TEXTAUSZUG:
---

Dabei spreche vieles für einen Job in der Pflege. „Wir sind krisensicher uns systemrelevant, es gibt eine gute Bezahlung, die künftig noch besser wird, und es ist ein Heilberuf“, sagt Machleit, „Das heißt, künftig werden Pflegekräfte mehr und mehr ärztliche Tätigkeiten übernehmen, zum Beispiel die Diabetes- oder Wundversorgung.“ Seit der 2020 eingeführten generalistischen Ausbildung zur Pflegefachkraft seien die Anforderungen höher geworden. Die Azubis müssten mehr eigenständig lernen, „fast so wie bei einem dualen Studium“.
Bündnis „Bochum bewegt Pflege“
Um dem Fachkräftemangel entgegenzuwirken, hat die Stadt die Initiative „Nachwuchskräftesicherung in der Pflege“ (Teil der Bochum-Strategie) gestartet. Im Zuge dessen wurde das Bündnis „Bochum bewegt Pflege“ gegründet. Die Wohlfahrtsverbände, Arbeitsagentur, Unternehmen der Gesundheits- und Pflegewirtschaft und Lehr- und Ausbildungseinrichtungen wollen Pflegefachkräfte finden, fördern und langfristig im Beruf halten.
Acht Arbeitgeber kamen zum „Pflege-Speed-Dating“. Von den eingeladenen Bewerbern hätte sich das Bündnis mehr Rückmeldungen gewünscht.

---

AUSZÜGE DER EINTRÄGE:
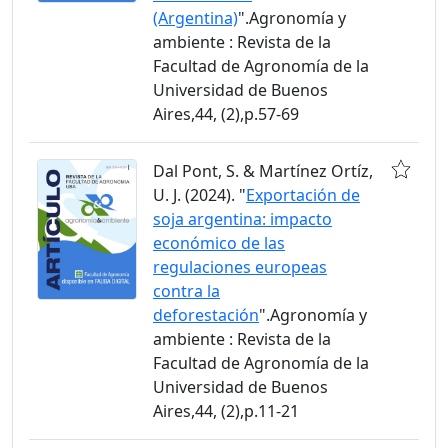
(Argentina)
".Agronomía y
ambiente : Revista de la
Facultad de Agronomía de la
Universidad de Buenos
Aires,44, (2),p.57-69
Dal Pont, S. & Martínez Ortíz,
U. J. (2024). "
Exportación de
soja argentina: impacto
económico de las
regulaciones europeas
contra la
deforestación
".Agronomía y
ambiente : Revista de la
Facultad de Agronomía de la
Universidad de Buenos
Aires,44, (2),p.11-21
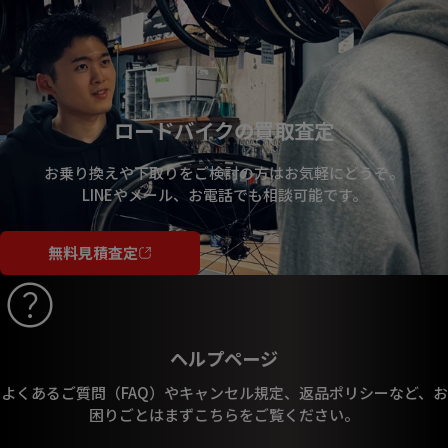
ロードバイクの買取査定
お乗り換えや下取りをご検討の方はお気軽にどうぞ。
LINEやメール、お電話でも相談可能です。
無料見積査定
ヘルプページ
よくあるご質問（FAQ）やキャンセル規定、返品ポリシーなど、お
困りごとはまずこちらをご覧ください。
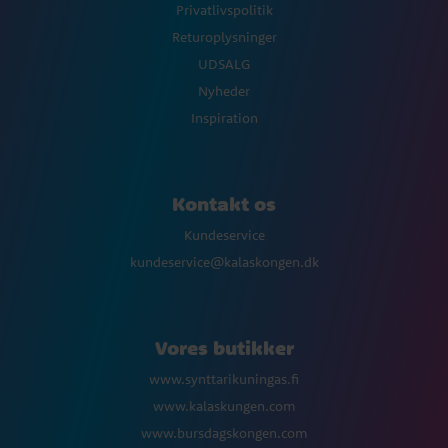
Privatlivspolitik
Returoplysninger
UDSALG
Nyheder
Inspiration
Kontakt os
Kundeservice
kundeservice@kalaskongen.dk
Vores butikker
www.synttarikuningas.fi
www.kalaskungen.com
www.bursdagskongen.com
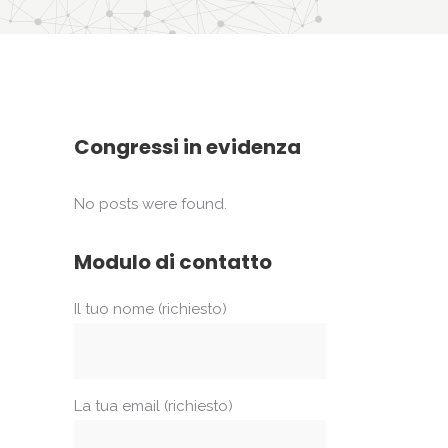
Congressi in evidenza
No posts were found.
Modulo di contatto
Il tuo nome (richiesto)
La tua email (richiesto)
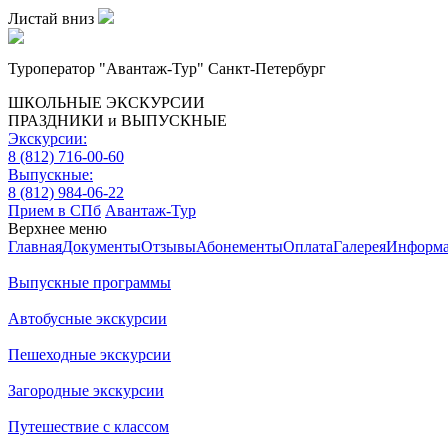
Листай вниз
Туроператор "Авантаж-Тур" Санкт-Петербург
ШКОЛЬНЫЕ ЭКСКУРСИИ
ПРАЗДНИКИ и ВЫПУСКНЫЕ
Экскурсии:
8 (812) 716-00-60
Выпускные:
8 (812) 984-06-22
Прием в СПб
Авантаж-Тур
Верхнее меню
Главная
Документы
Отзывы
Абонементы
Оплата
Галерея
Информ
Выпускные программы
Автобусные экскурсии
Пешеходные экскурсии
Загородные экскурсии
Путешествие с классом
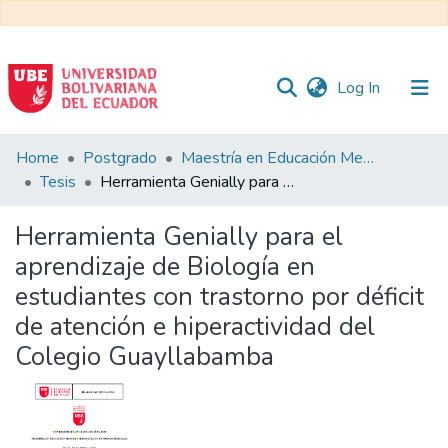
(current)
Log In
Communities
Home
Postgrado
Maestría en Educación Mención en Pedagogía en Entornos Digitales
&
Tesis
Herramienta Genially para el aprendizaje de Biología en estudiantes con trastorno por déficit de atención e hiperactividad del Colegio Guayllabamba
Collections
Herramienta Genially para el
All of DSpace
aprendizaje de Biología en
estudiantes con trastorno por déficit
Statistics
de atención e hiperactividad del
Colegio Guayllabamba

---

AUFGABEN:
• A. Seit welchem Jahr gibt es laut dem Textauszug über die Pflege in Bochum die generalistische Ausbildung zur Pflegefachkraft?
• B. Führe den Textauszug über die Pflege in Bochum nach seinem letzten Satz weiter.
Die Einträge sind eigenständiges Material und gehören nicht zum Textauszug.

LÖSUNGEN:
• A. Seit 2020.

• B.
Ben Koch steht gerade von seinem Gespräch am Tisch des Evangelischen Krankenhauses Herne auf. Nun, nach seinem Realschulabschluss am Alice-Salomon-Berufskolleg sucht er einen Ausbildungsplatz. „Ich habe im St. Josef-Hospital ein Praktikum gemacht, jetzt will ich Pfleger werden“, sagt der 19-Jährige, bevor er zum Tisch des Knappschaftskrankenhauses weitergeht.
Manche Azubis arbeiteten zuvor als Hilfskräfte in der Pflege
„Das Alter der Interessenten ist sehr durchmischt“, sagt Meike Emmerich, die sich bei der Arbeitsagentur um den Arbeitgeber-Service kümmert. Beim „Speed-Dating“ gingen nicht nur unentschlossene Schulabgänger auf der Suche nach einem Ausbildungsplatz von Tisch zu Tisch. „Manche jobben schon seit 20 Jahren als Hilfskraft in der Pflege und wollen sich jetzt weiterqualifizieren.“
Zu dieser Gruppe zählt auch Annika Gültzow. „Mein Jobcoach hat mich geschickt“, sagt Gültzow, die bereits seit vielen Jahren in der ambulanten Pflege arbeitet, sich nun aber weiterqualifizieren will. Einige der Arbeitgeber hätten ihr Interesse geweckt, sie werde sich definitiv bewerben.
Veranstalter der kleinen Jobmesse ist das Bündnis „Bochum bewegt Pflege“, das mehr junge Menschen für die Pflege begeistern will. „Viele wissen gar nicht, wie vielfältig der Beruf ist, wie viele Einsatz- und Entwicklungsmöglichkeiten es gibt. Und auch die Vergütung ist häufig besser, als allgemein angenommen wird“, sagt Meike Emmerich.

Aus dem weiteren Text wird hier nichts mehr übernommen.